Many of the new web video companies are courting Black as a model customer to highlight in their pitch decks (though most don’t actually charge him for their wares). “There are some people who want our shows on their platform and seem to think I owe them a favor,” he says. But for startups that Black embraces, he’s the master of the testimonial: “TubeMogul, who I just absolutely adore, that’s a great example of a great product and great people behind it. If I had to upload episodes of Abigail to 15 places at a time, I would never leave the house. But because of their fantastic product, it’s a click of a button.”
But how many people actually have this problem? Is the market large enough to support the myriad companies building businesses around serving it? Entrepreneurs increasingly seem to think so, and venture capitalists are starting to back them.
Earlier this year, Emeryville, Calif.-based TubeMogul raised $1.5 million from Knight’s Bridge Capital Partners, and it’s currently trying to raise more funding. New York City-based blip.tv, a video portal that hosts independent episodic shows and actively works to foster a community among its creators, raised money from Ambient Sound Investments and Lauder Partners last year and is also looking to raise more.
More recently, a crop of new, emerging competitors has been receiving small chunks of funding as well. Episodic, which promises to be similar to blip, but with richer web-based tools, raised $1.5 million from Granite Ventures. Another, 750industries, barely has a web site up for its video marketing service but was able to raise $1 million from Maples Investments and Baseline Ventures.
Also notable is Trendessence, a bootstrapped startup founded and staffed by current and former Stanford students that’s currently in stealth mode. The young company, which has built a platform for online video producers and advertisers to find each other, has scored meetings with top advertisers including Procter & Gamble, Unilever, Kraft and Motorola by promising it can hook them up with the brave new world of online video producers. Other new and newish players include Viddler (hosting), Zadby (product placement marketplace), Castfire (hosting) and Video Breakouts (analytics).

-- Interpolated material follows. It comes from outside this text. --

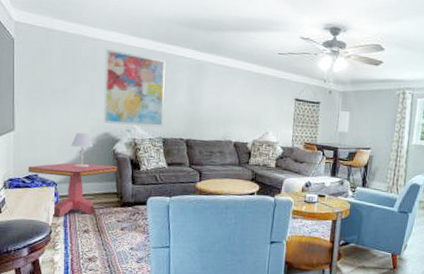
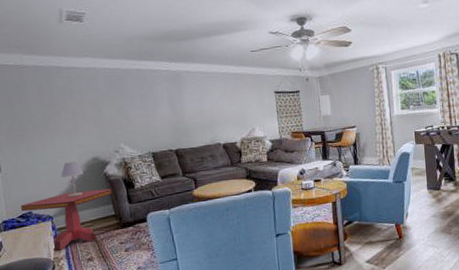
wall art: present [103,49,166,127] -> none [80,75,151,148]

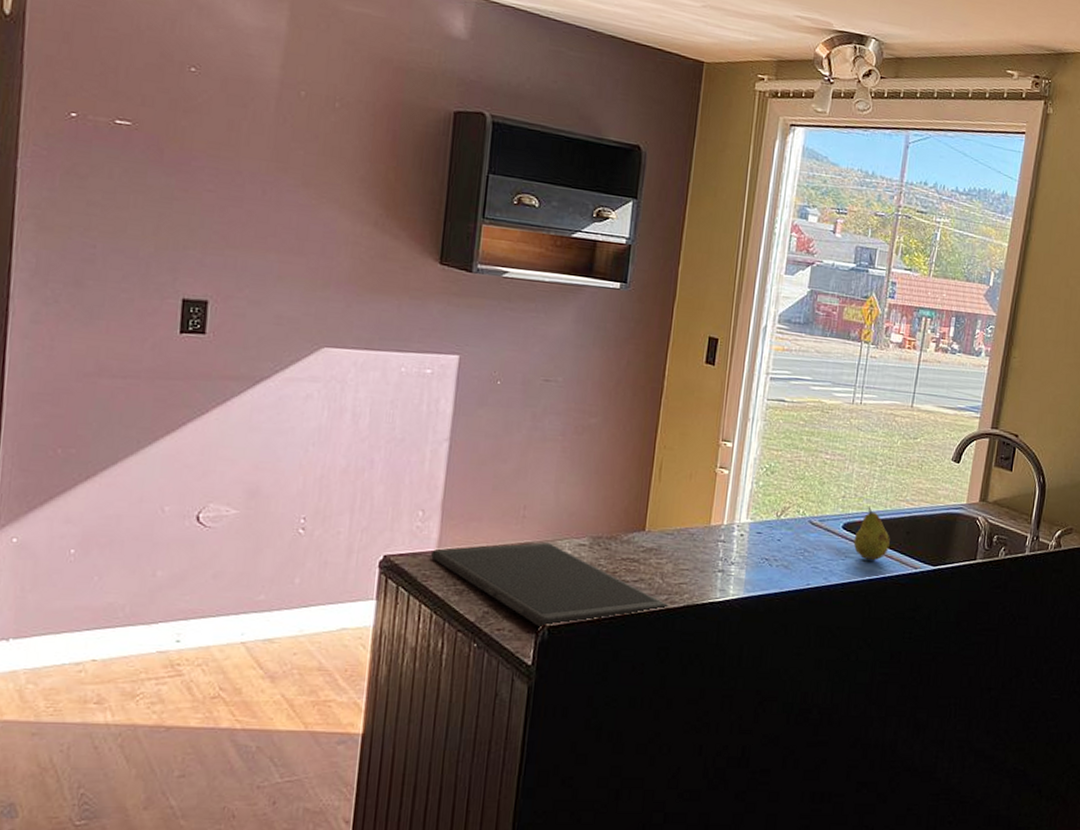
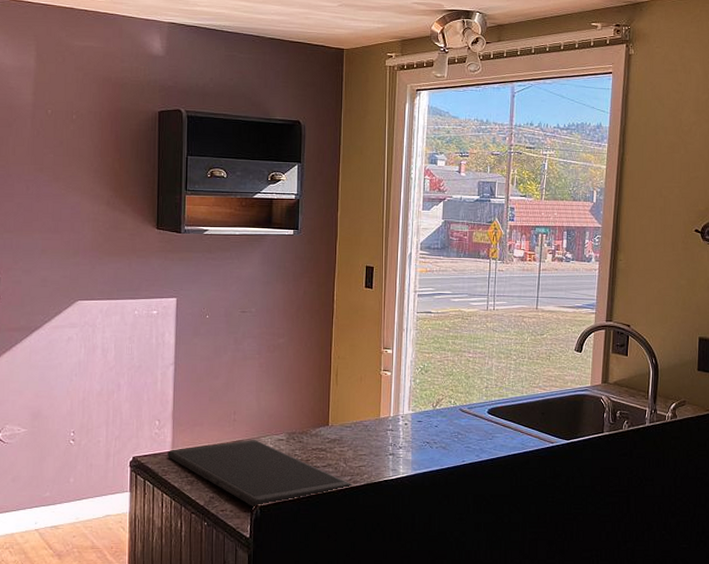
fruit: present [853,506,890,560] -> none [498,393,528,438]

There are already signs that the space may not yet be big enough to support its supporters. Dynamic ad insertion startup Kiptronic, for instance, has already changed its focus away from small publishers to major media companies. But as traditional content consumption moves online and online video finds its way onto other platforms, the difference between indie and establishment will be less important. Notably, however, nearly every startup mentioned in this article offered up Hayden Black as an example of its target market. Could it be that Black isn’t just an example of the market, but is actually a big percentage of it?
U.S. online video startups raised $461 in venture capital in 2007 — up from $267 million in 2006 — yet many of their half-baked business plans are already going stale. It’s possible that publisher tools are the next generation of the online video business — but they could also be a sign that we’re officially in a bubble.
Ask Black if people like him make up a large enough (and lasting enough) market for these startups, and you’ll get a more hopeful, if biased, take: “This is the emerging of an entirely new industry that’s going to be absolutely huge,” he says. “It certainly, within our lifetime, will become the way of distribution. I think it’s perfect timing.”
Ladies and gentlemen, there you have it, from Mr. Testimonial himself.